PharMerica asks SCOTUS for relief in False Claims case
PharMerica asked the Supreme Court for review on April 22.
PharMerica has petitioned the U.S. Supreme Court to reconsider a 2015 decision that the long-term care pharmacy giant says opens the door to “copycat” lawsuits.
The issue in focus is the “first-to-file” provision of the False Claims Act. It dictates that whistleblowers may not file similar lawsuits against the same defendant. Last year, the land's highest court ruled in Kellogg Brown & Root Svcs., Inc. v. United States ex rel. Carter that “first-to-file” applies only when a previous False Claims Act complaint is pending in court.
The result of that May 2015 decision led to the revitalization of a case in which a former PharMerica pharmacist filed suit against the company. The U.S. Court of Appeals revived the case in December.

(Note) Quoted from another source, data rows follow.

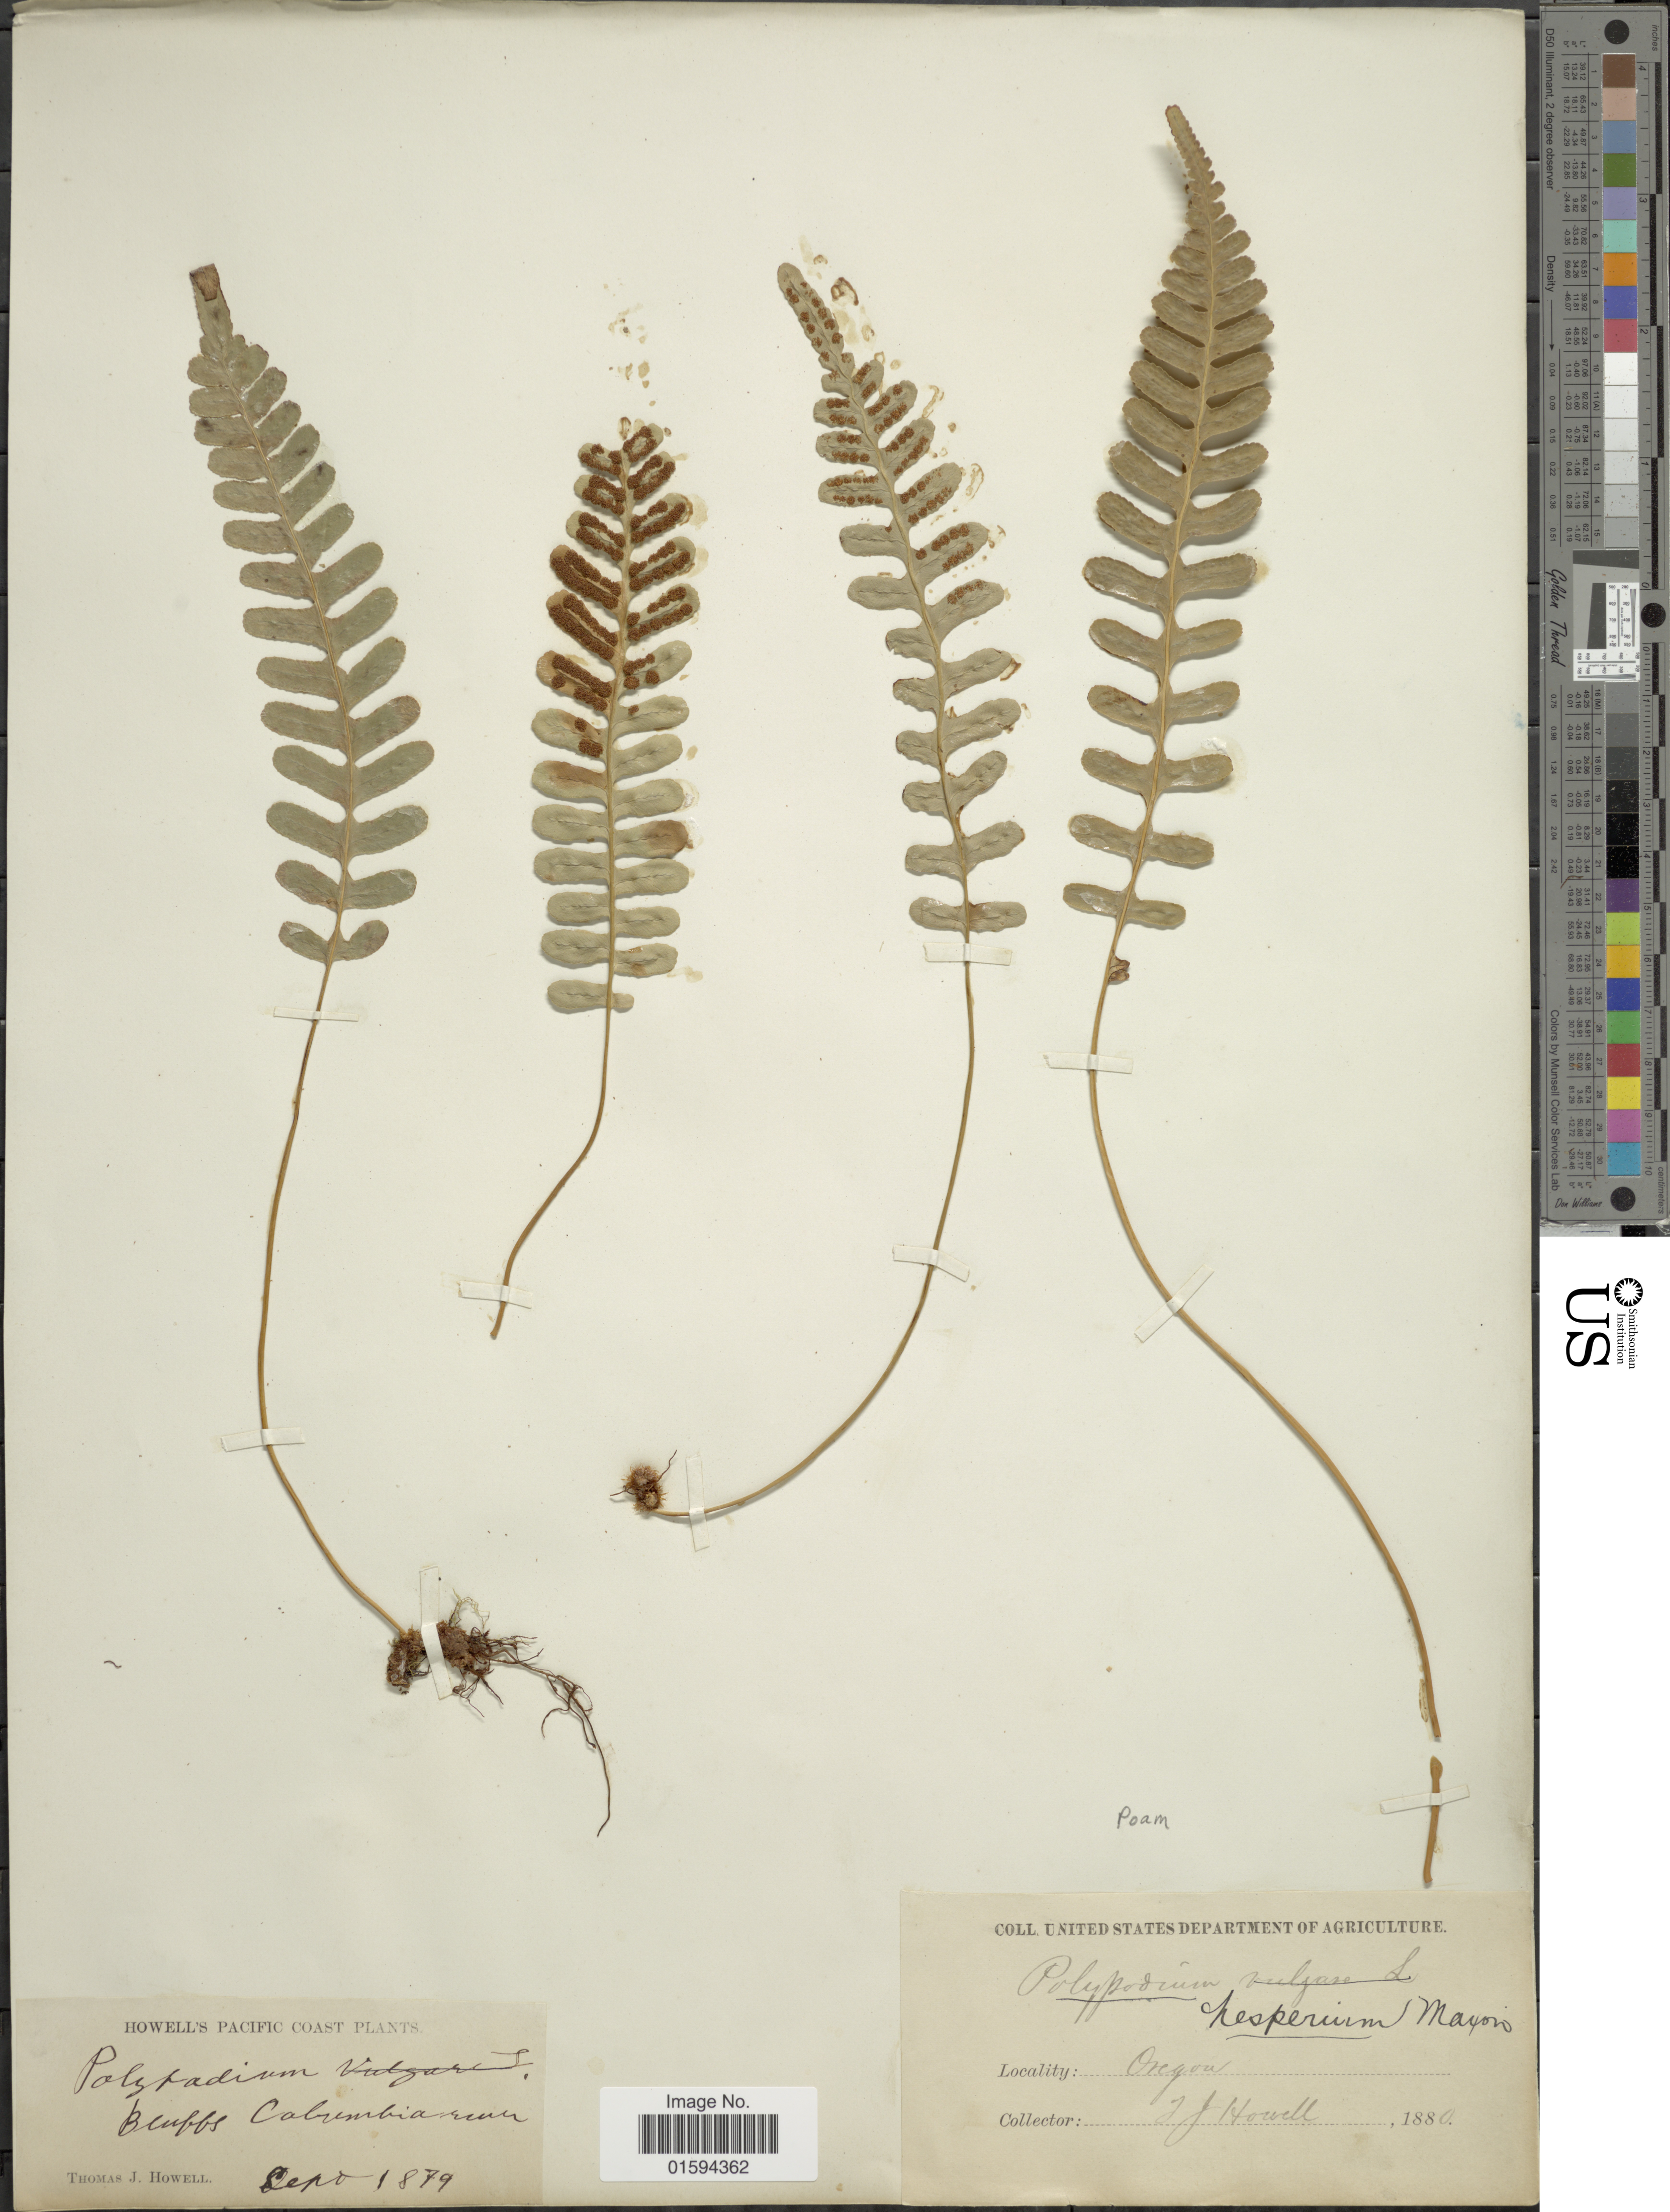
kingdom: Plantae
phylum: Tracheophyta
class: Polypodiopsida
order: Polypodiales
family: Polypodiaceae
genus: Polypodium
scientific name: Polypodium amorphum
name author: Suksd.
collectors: T. J. Howell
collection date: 1879-09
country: United States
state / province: Oregon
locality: Bluffs Columbia river, Pacific Coast.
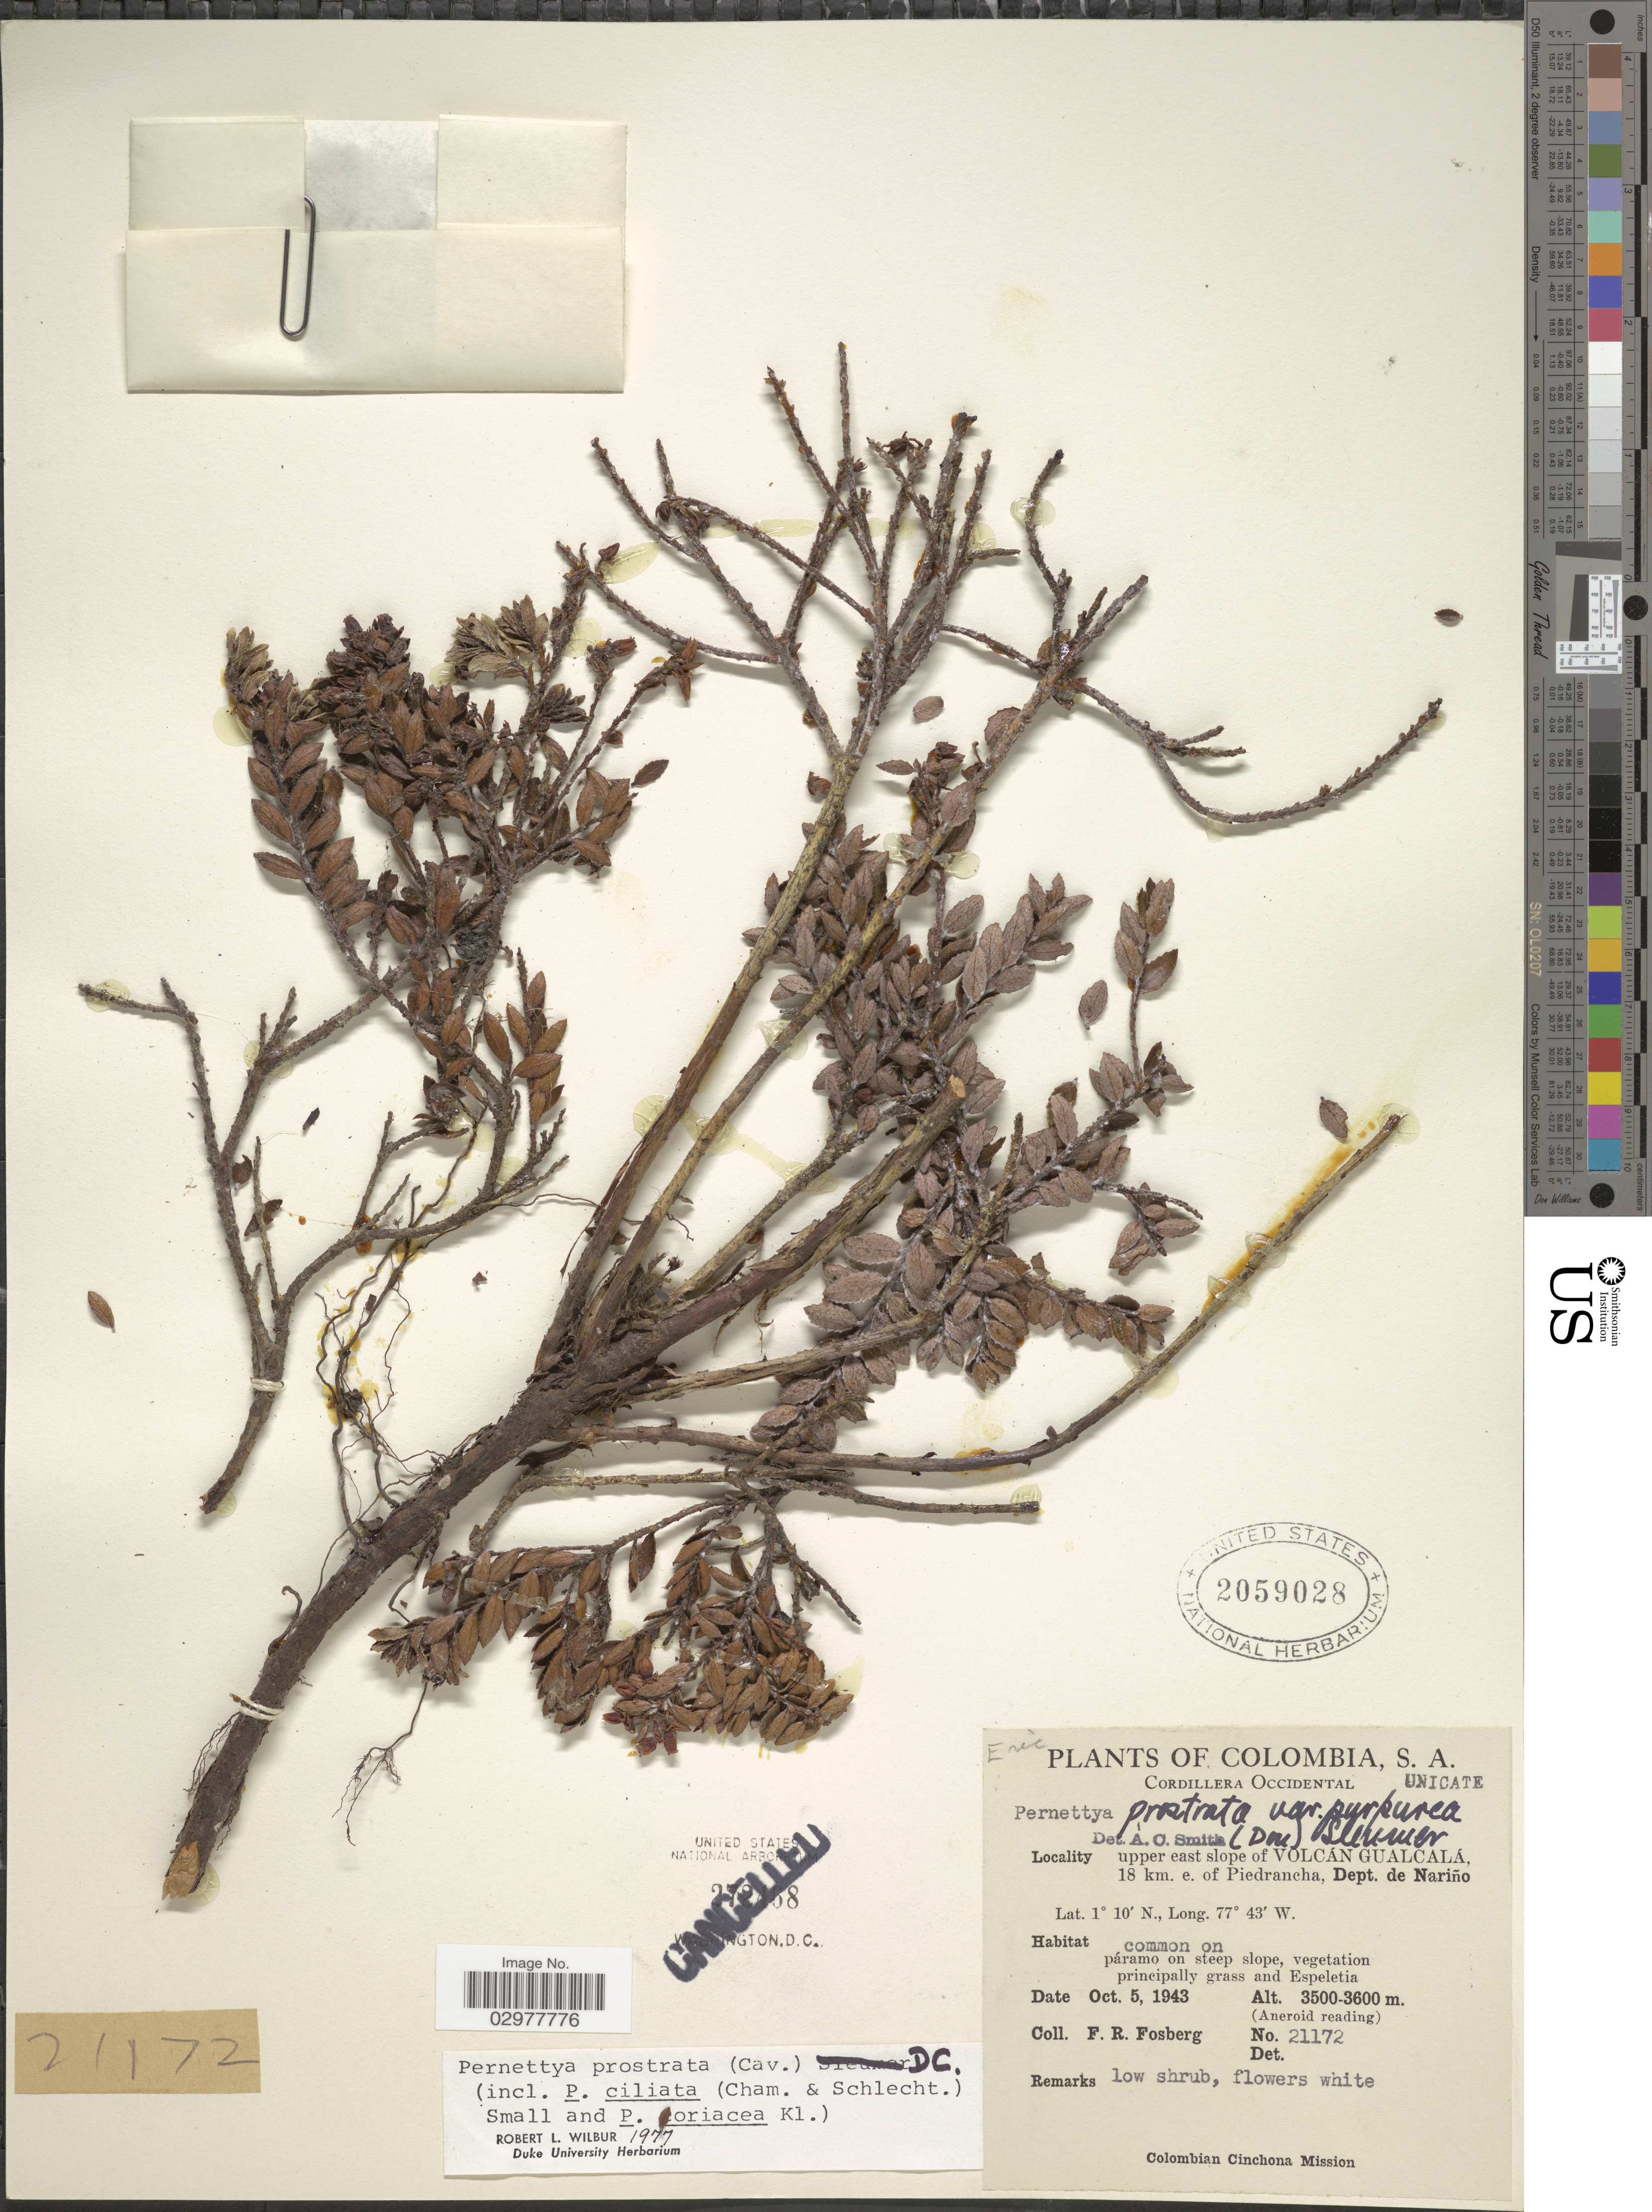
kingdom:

Rhode Island pharmacist Robert Gadbois, who worked for PharMerica for 25 years, alleges his former employer submitted false Medicare and Medicaid claims for drugs it distributed to various long-term care pharmacies, according to court filings.
Among other things, he alleges that PharMerica's corporate office “designed and implemented a billing and dispensing software program to encourage” inappropriate distribution of and billing for non-controlled medications.
Another PharMerica pharmacist's complaint was filed in 2009; it was settled for $31.5 million and dismissed last June, enabling the Gadbois lawsuit to re-enter the picture.
PharMerica filed a petition for review on April 22. In it, PharMerica's attorneys wrote that further Supreme Court review is necessary to resolve a “frequently recurring issue with far-reaching practical consequences.” It also is necessary in order to prevent further “neutering of the first-to-file bar,” they said.
Copycats will be able to file “me, too” lawsuits against defendants with litigation already pending if the ruling is not revisited, the attorneys warned.